Mam nadzieję, że Narodowy Bank Polski lada moment podpisze umowę z bankiem centralnym Szwajcarii, dzięki czemu rynek międzybankowy zostanie zasilony we franki szwajcarskie - powiedział w "Sygnałach Dnia" prezes NBP Sławomir Skrzypek.
Lada moment będę mógł to ogłosić - dodał w audycji radiowej Sławomir Skrzypek zapytany, czy na rynku pojawią się franki dzięki umowie z bankiem szwajcarskim.
W zeszły poniedziałek Skrzypek zapowiadał, że do podpisania umów powinno dojść w ciągu siedmiu dni. Z kolei wiceprezes NBP Piotr Wiesiołek ogłosił jeszcze w październiku, że bank wprowadzi w najbliższym czasie transakcje swap na franki szwajcarskie. NBP był wówczas w trakcie negocjacji dotyczących linii kredytowej, związanej z tym przedsięwzięciem.
Kiedy euro?
Skrzypek odniósł się po raz kolejny do daty wprowadzenia euro. - Chciałbym zwrócić uwagę, że wymieniłem datę 2012 jako pierwszy. To technicznie realny termin. I w dalszym ciągu to podtrzymuję - powiedział prezes NBP.
Gość "Sygnałów Dnia": odniósł się także do słów komisarza ds. gospodarczych i walutowych Joaquina Almunii, który powiedział, że po wejściu Słowacji do euro co najmniej dwa lata Unia musi poczekać na dalsze rozszerzenie.

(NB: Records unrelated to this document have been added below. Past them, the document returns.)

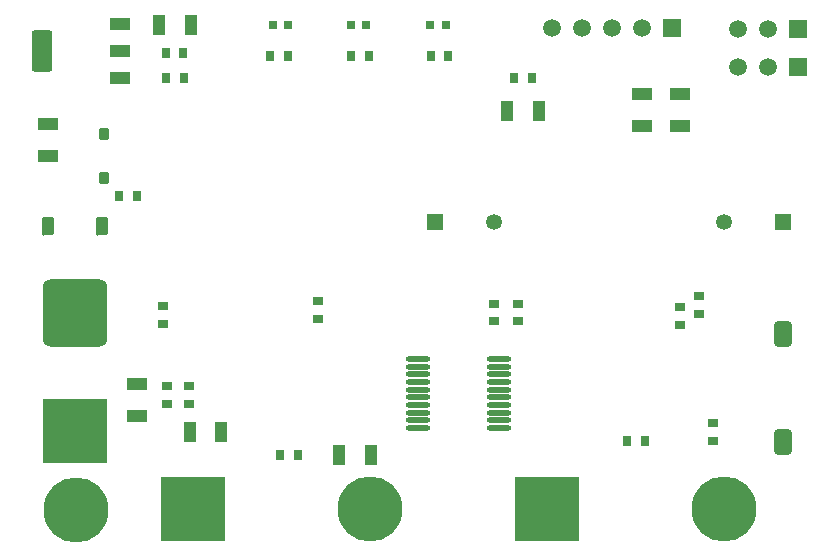
<source format=gbr>
G04 Layer_Color=255*
%FSLAX42Y42*%
%MOMM*%
%TF.FileFunction,Pads,Top*%
%TF.Part,Single*%
G01*
G75*
%TA.AperFunction,SMDPad,CuDef*%
G04:AMPARAMS|DCode=10|XSize=1.6mm|YSize=2.19mm|CornerRadius=0.4mm|HoleSize=0mm|Usage=FLASHONLY|Rotation=0.000|XOffset=0mm|YOffset=0mm|HoleType=Round|Shape=RoundedRectangle|*
%AMROUNDEDRECTD10*
21,1,1.60,1.39,0,0,0.0*
21,1,0.80,2.19,0,0,0.0*
1,1,0.80,0.40,-0.69*
1,1,0.80,-0.40,-0.69*
1,1,0.80,-0.40,0.69*
1,1,0.80,0.40,0.69*
%
%ADD10ROUNDEDRECTD10*%
%ADD11R,1.70X1.10*%
%ADD12O,2.10X0.45*%
%ADD13R,0.70X0.90*%
%ADD14R,0.90X0.70*%
%ADD15R,0.65X0.80*%
%ADD16R,1.10X1.70*%
G04:AMPARAMS|DCode=17|XSize=0.8mm|YSize=1mm|CornerRadius=0.1mm|HoleSize=0mm|Usage=FLASHONLY|Rotation=180.000|XOffset=0mm|YOffset=0mm|HoleType=Round|Shape=RoundedRectangle|*
%AMROUNDEDRECTD17*
21,1,0.80,0.80,0,0,180.0*
21,1,0.60,1.00,0,0,180.0*
1,1,0.20,-0.30,0.40*
1,1,0.20,0.30,0.40*
1,1,0.20,0.30,-0.40*
1,1,0.20,-0.30,-0.40*
%
%ADD17ROUNDEDRECTD17*%
G04:AMPARAMS|DCode=18|XSize=3.5mm|YSize=1.75mm|CornerRadius=0.22mm|HoleSize=0mm|Usage=FLASHONLY|Rotation=90.000|XOffset=0mm|YOffset=0mm|HoleType=Round|Shape=RoundedRectangle|*
%AMROUNDEDRECTD18*
21,1,3.50,1.31,0,0,90.0*
21,1,3.06,1.75,0,0,90.0*
1,1,0.44,0.66,1.53*
1,1,0.44,0.66,-1.53*
1,1,0.44,-0.66,-1.53*
1,1,0.44,-0.66,1.53*
%
%ADD18ROUNDEDRECTD18*%
G04:AMPARAMS|DCode=19|XSize=1.1mm|YSize=1.75mm|CornerRadius=0.14mm|HoleSize=0mm|Usage=FLASHONLY|Rotation=90.000|XOffset=0mm|YOffset=0mm|HoleType=Round|Shape=RoundedRectangle|*
%AMROUNDEDRECTD19*
21,1,1.10,1.48,0,0,90.0*
21,1,0.82,1.75,0,0,90.0*
1,1,0.28,0.74,0.41*
1,1,0.28,0.74,-0.41*
1,1,0.28,-0.74,-0.41*
1,1,0.28,-0.74,0.41*
%
%ADD19ROUNDEDRECTD19*%
G04:AMPARAMS|DCode=20|XSize=1.1mm|YSize=1.75mm|CornerRadius=0.14mm|HoleSize=0mm|Usage=FLASHONLY|Rotation=90.000|XOffset=0mm|YOffset=0mm|HoleType=Round|Shape=RoundedRectangle|*
%AMROUNDEDRECTD20*
21,1,1.10,1.48,0,0,90.0*
21,1,0.82,1.75,0,0,90.0*
1,1,0.28,0.74,0.41*
1,1,0.28,0.74,-0.41*
1,1,0.28,-0.74,-0.41*
1,1,0.28,-0.74,0.41*
%
%ADD20ROUNDEDRECTD20*%
G04:AMPARAMS|DCode=21|XSize=5.5mm|YSize=5.7mm|CornerRadius=0.69mm|HoleSize=0mm|Usage=FLASHONLY|Rotation=180.000|XOffset=0mm|YOffset=0mm|HoleType=Round|Shape=RoundedRectangle|*
%AMROUNDEDRECTD21*
21,1,5.50,4.33,0,0,180.0*
21,1,4.13,5.70,0,0,180.0*
1,1,1.38,-2.06,2.16*
1,1,1.38,2.06,2.16*
1,1,1.38,2.06,-2.16*
1,1,1.38,-2.06,-2.16*
%
%ADD21ROUNDEDRECTD21*%
G04:AMPARAMS|DCode=22|XSize=1mm|YSize=1.6mm|CornerRadius=0.13mm|HoleSize=0mm|Usage=FLASHONLY|Rotation=180.000|XOffset=0mm|YOffset=0mm|HoleType=Round|Shape=RoundedRectangle|*
%AMROUNDEDRECTD22*
21,1,1.00,1.35,0,0,180.0*
21,1,0.75,1.60,0,0,180.0*
1,1,0.25,-0.38,0.68*
1,1,0.25,0.38,0.68*
1,1,0.25,0.38,-0.68*
1,1,0.25,-0.38,-0.68*
%
%ADD22ROUNDEDRECTD22*%
%TA.AperFunction,ComponentPad*%
%ADD28R,1.50X1.50*%
%ADD29C,1.50*%
%ADD30R,5.50X5.50*%
%ADD31C,5.50*%
%ADD32R,5.50X5.50*%
%ADD33C,1.35*%
%ADD34R,1.35X1.35*%
D10*
X6500Y1065D02*
D03*
Y1984D02*
D03*
D11*
X5625Y4010D02*
D03*
Y3740D02*
D03*
X5300Y4010D02*
D03*
Y3740D02*
D03*
X1025Y1290D02*
D03*
Y1560D02*
D03*
X275Y3760D02*
D03*
Y3490D02*
D03*
D12*
X3405Y1767D02*
D03*
Y1702D02*
D03*
Y1638D02*
D03*
Y1573D02*
D03*
Y1507D02*
D03*
Y1443D02*
D03*
Y1377D02*
D03*
Y1312D02*
D03*
Y1248D02*
D03*
Y1182D02*
D03*
X4095Y1767D02*
D03*
Y1702D02*
D03*
Y1638D02*
D03*
Y1573D02*
D03*
Y1507D02*
D03*
Y1443D02*
D03*
Y1377D02*
D03*
Y1312D02*
D03*
Y1248D02*
D03*
Y1182D02*
D03*
D13*
X2156Y4338D02*
D03*
X2306D02*
D03*
X5175Y1075D02*
D03*
X5325D02*
D03*
X2238Y956D02*
D03*
X2388D02*
D03*
X4369Y4144D02*
D03*
X4219D02*
D03*
X3512Y4338D02*
D03*
X3662D02*
D03*
X2838D02*
D03*
X2988D02*
D03*
X1425Y4144D02*
D03*
X1275D02*
D03*
X1269Y4356D02*
D03*
X1419D02*
D03*
X1025Y3150D02*
D03*
X875D02*
D03*
D14*
X5900Y1075D02*
D03*
Y1225D02*
D03*
X1281Y1388D02*
D03*
Y1538D02*
D03*
X1469Y1388D02*
D03*
Y1538D02*
D03*
X1250Y2069D02*
D03*
Y2219D02*
D03*
X5625Y2056D02*
D03*
Y2206D02*
D03*
X5788Y2150D02*
D03*
Y2300D02*
D03*
X4050Y2088D02*
D03*
Y2238D02*
D03*
X4250Y2088D02*
D03*
Y2238D02*
D03*
X2556Y2106D02*
D03*
Y2256D02*
D03*
D15*
X2965Y4600D02*
D03*
X2835D02*
D03*
X3510D02*
D03*
X3640D02*
D03*
X2175D02*
D03*
X2305D02*
D03*
D16*
X1215D02*
D03*
X1485D02*
D03*
X1471Y1150D02*
D03*
X1741D02*
D03*
X3008Y956D02*
D03*
X2738D02*
D03*
X4429Y3869D02*
D03*
X4159D02*
D03*
D17*
X750Y3672D02*
D03*
Y3303D02*
D03*
D18*
X220Y4375D02*
D03*
D19*
X880Y4605D02*
D03*
Y4375D02*
D03*
D20*
Y4145D02*
D03*
D21*
X500Y2155D02*
D03*
D22*
X271Y2895D02*
D03*
X728Y2895D02*
D03*
D28*
X6623Y4238D02*
D03*
X6621Y4562D02*
D03*
X5554Y4575D02*
D03*
D29*
X6369Y4238D02*
D03*
X6115D02*
D03*
X6112Y4562D02*
D03*
X6367D02*
D03*
X4538Y4575D02*
D03*
X4792D02*
D03*
X5046D02*
D03*
X5300D02*
D03*
D30*
X500Y1157D02*
D03*
D31*
X512Y488D02*
D03*
X6000Y500D02*
D03*
X3000D02*
D03*
D32*
X4500D02*
D03*
X1500D02*
D03*
D33*
X4050Y2925D02*
D03*
X6000Y2925D02*
D03*
D34*
X3550D02*
D03*
X6500Y2925D02*
D03*
%TF.MD5,0b91833273baeb57251b41f6d4ac3e3f*%
M02*

</source>
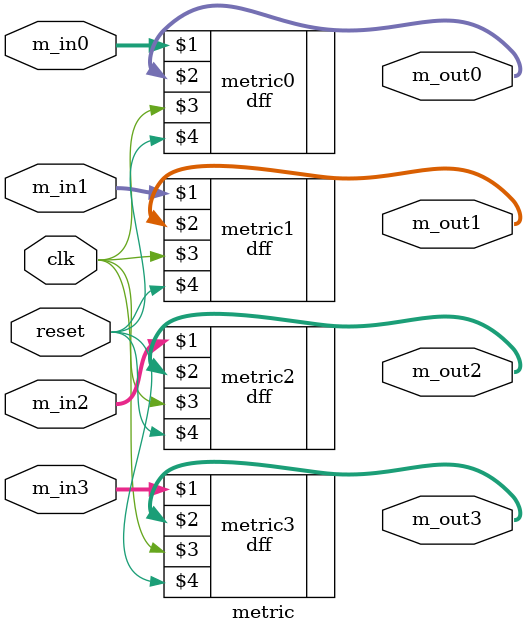
<source format=v>
`timescale 1ns / 1ps
module metric(m_in0, m_in1, m_in2, m_in3, m_out0, m_out1, m_out2, m_out3, clk, reset);
    input [4:0] m_in0;
    input [4:0] m_in1;
    input [4:0] m_in2;
    input [4:0] m_in3;
    output [4:0] m_out0;
    output [4:0] m_out1;
    output [4:0] m_out2;
    output [4:0] m_out3;
    input clk;
    input reset;
	dff #(5) metric3(m_in3, m_out3, clk, reset);
	dff #(5) metric2(m_in2, m_out2, clk, reset);
	dff #(5) metric1(m_in1, m_out1, clk, reset);
	dff #(5) metric0(m_in0, m_out0, clk, reset);

endmodule

</source>
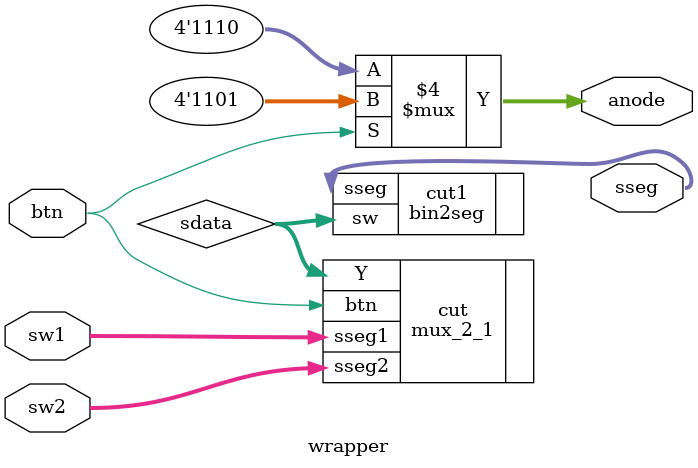
<source format=v>
`timescale 1ns / 1ps


module wrapper(
    input btn,
    input [3:0] sw1,
    input [3:0] sw2,
    output [6:0] sseg,
    output reg [3:0] anode
    );
    
    wire [3:0] sdata;
    
    mux_2_1 cut(.sseg1(sw1), .sseg2(sw2), .btn(btn), .Y(sdata));
    
    bin2seg cut1(.sw(sdata),.sseg(sseg));
    
    always @(btn) begin
        if (btn == 0) 
            anode = 4'b1110;
        else 
            anode = 4'b1101;
    end
    
    
endmodule

</source>
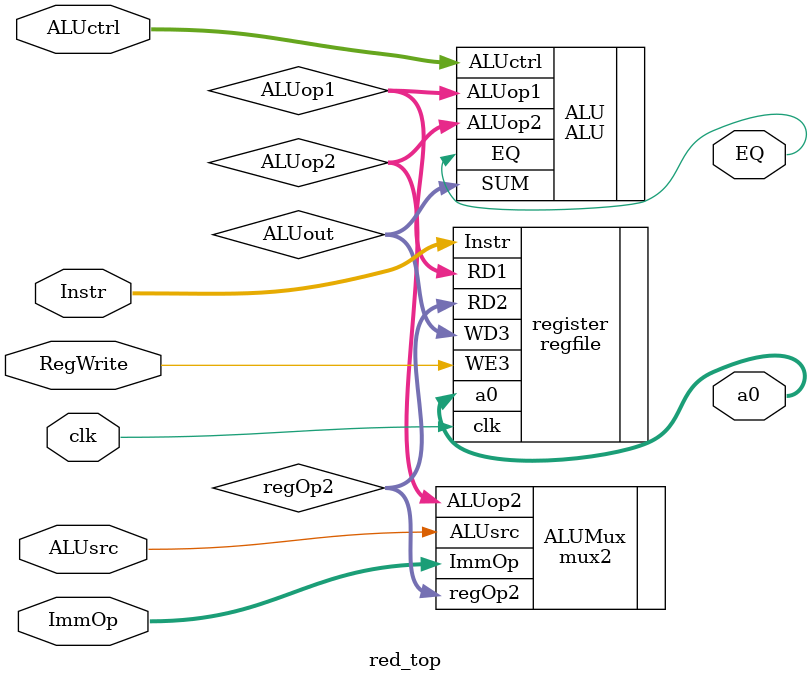
<source format=sv>
module red_top #(
    parameter DATA_WIDTH = 32 
)(
    input wire clk,
    input wire ALUsrc,
    input wire [2:0] ALUctrl,
    input wire [DATA_WIDTH-1:0] Instr,
    input wire RegWrite,
    input wire [DATA_WIDTH-1:0] ImmOp,
    output wire EQ,
    output wire [DATA_WIDTH-1:0] a0
);

wire [DATA_WIDTH-1:0] ALUout;
wire [DATA_WIDTH-1:0] ALUop1;
wire [DATA_WIDTH-1:0] ALUop2;
wire [DATA_WIDTH-1:0] regOp2;

regfile register(
.clk(clk),
.Instr(Instr),
.WE3(RegWrite),
.WD3(ALUout),
.RD1(ALUop1),
.RD2(regOp2),
.a0(a0)
);

mux2 ALUMux(
.ALUsrc(ALUsrc),
.regOp2(regOp2),
.ImmOp(ImmOp),
.ALUop2(ALUop2)
);

ALU ALU(
.ALUctrl(ALUctrl),
.ALUop1(ALUop1),
.ALUop2(ALUop2),
.SUM(ALUout),
.EQ(EQ)
);

endmodule

</source>
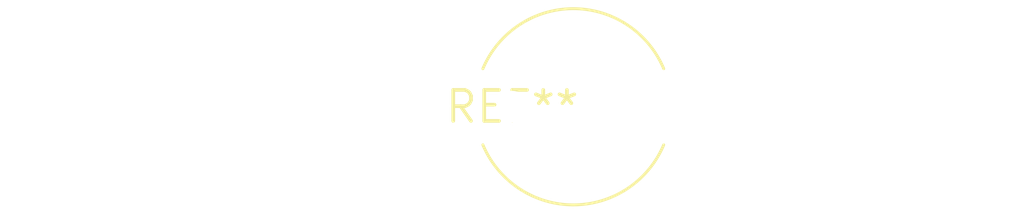
<source format=kicad_pcb>
(kicad_pcb (version 20240108) (generator pcbnew)

  (general
    (thickness 1.6)
  )

  (paper "A4")
  (layers
    (0 "F.Cu" signal)
    (31 "B.Cu" signal)
    (32 "B.Adhes" user "B.Adhesive")
    (33 "F.Adhes" user "F.Adhesive")
    (34 "B.Paste" user)
    (35 "F.Paste" user)
    (36 "B.SilkS" user "B.Silkscreen")
    (37 "F.SilkS" user "F.Silkscreen")
    (38 "B.Mask" user)
    (39 "F.Mask" user)
    (40 "Dwgs.User" user "User.Drawings")
    (41 "Cmts.User" user "User.Comments")
    (42 "Eco1.User" user "User.Eco1")
    (43 "Eco2.User" user "User.Eco2")
    (44 "Edge.Cuts" user)
    (45 "Margin" user)
    (46 "B.CrtYd" user "B.Courtyard")
    (47 "F.CrtYd" user "F.Courtyard")
    (48 "B.Fab" user)
    (49 "F.Fab" user)
    (50 "User.1" user)
    (51 "User.2" user)
    (52 "User.3" user)
    (53 "User.4" user)
    (54 "User.5" user)
    (55 "User.6" user)
    (56 "User.7" user)
    (57 "User.8" user)
    (58 "User.9" user)
  )

  (setup
    (pad_to_mask_clearance 0)
    (pcbplotparams
      (layerselection 0x00010fc_ffffffff)
      (plot_on_all_layers_selection 0x0000000_00000000)
      (disableapertmacros false)
      (usegerberextensions false)
      (usegerberattributes false)
      (usegerberadvancedattributes false)
      (creategerberjobfile false)
      (dashed_line_dash_ratio 12.000000)
      (dashed_line_gap_ratio 3.000000)
      (svgprecision 4)
      (plotframeref false)
      (viasonmask false)
      (mode 1)
      (useauxorigin false)
      (hpglpennumber 1)
      (hpglpenspeed 20)
      (hpglpendiameter 15.000000)
      (dxfpolygonmode false)
      (dxfimperialunits false)
      (dxfusepcbnewfont false)
      (psnegative false)
      (psa4output false)
      (plotreference false)
      (plotvalue false)
      (plotinvisibletext false)
      (sketchpadsonfab false)
      (subtractmaskfromsilk false)
      (outputformat 1)
      (mirror false)
      (drillshape 1)
      (scaleselection 1)
      (outputdirectory "")
    )
  )

  (net 0 "")

  (footprint "L_Radial_D7.8mm_P5.00mm_Fastron_07HCP" (layer "F.Cu") (at 0 0))

)

</source>
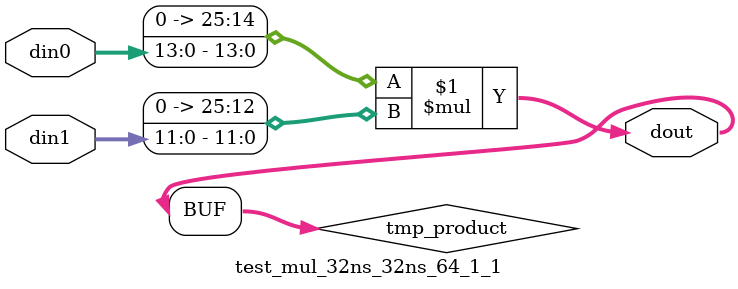
<source format=v>

`timescale 1 ns / 1 ps

  module test_mul_32ns_32ns_64_1_1(din0, din1, dout);
parameter ID = 1;
parameter NUM_STAGE = 0;
parameter din0_WIDTH = 14;
parameter din1_WIDTH = 12;
parameter dout_WIDTH = 26;

input [din0_WIDTH - 1 : 0] din0; 
input [din1_WIDTH - 1 : 0] din1; 
output [dout_WIDTH - 1 : 0] dout;

wire signed [dout_WIDTH - 1 : 0] tmp_product;










assign tmp_product = $signed({1'b0, din0}) * $signed({1'b0, din1});











assign dout = tmp_product;







endmodule

</source>
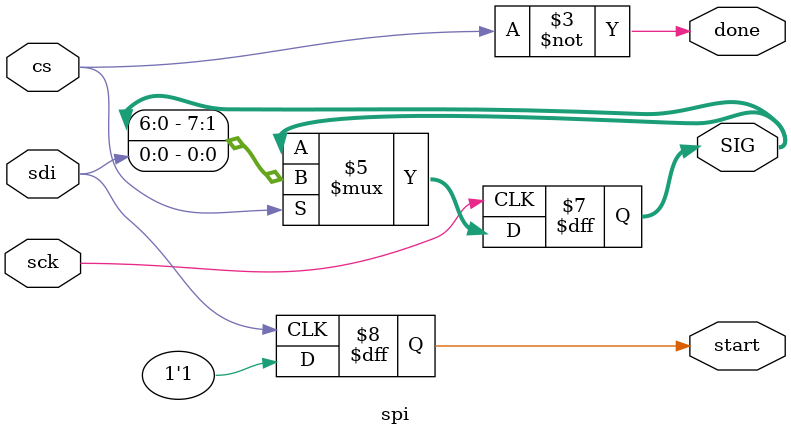
<source format=sv>
module spi(input  logic sck, 
            input  logic sdi,
            input  logic cs,
            output logic [7:0] SIG,
            output logic done,
			output logic start); //TODO change

               
	always@(posedge sdi)
		start = 1'b1;
		
    always_ff @(posedge sck)
        if (cs)  {SIG[7:0]} = {SIG[6:0], sdi};
        else           {SIG} = {SIG}; 

    assign done = ~cs;

endmodule
</source>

- To nie jest tylko sprawa ogłoszenia terminu, ale ogromna praca, która jest do wykonania - powiedział Skrzypek. - Chciałbym przypomnieć, że rząd Słowacji zanim wszedł do ERM2, już kilka lat wcześniej dysponował strategią na rzecz zmiany waluty własnej, przyjęcia waluty wspólnej. Wielka Brytania, która nie wiadomo kiedy przystąpi do euro, pełną dokumentację ma. My jesteśmy na początku tej drogi - dodał.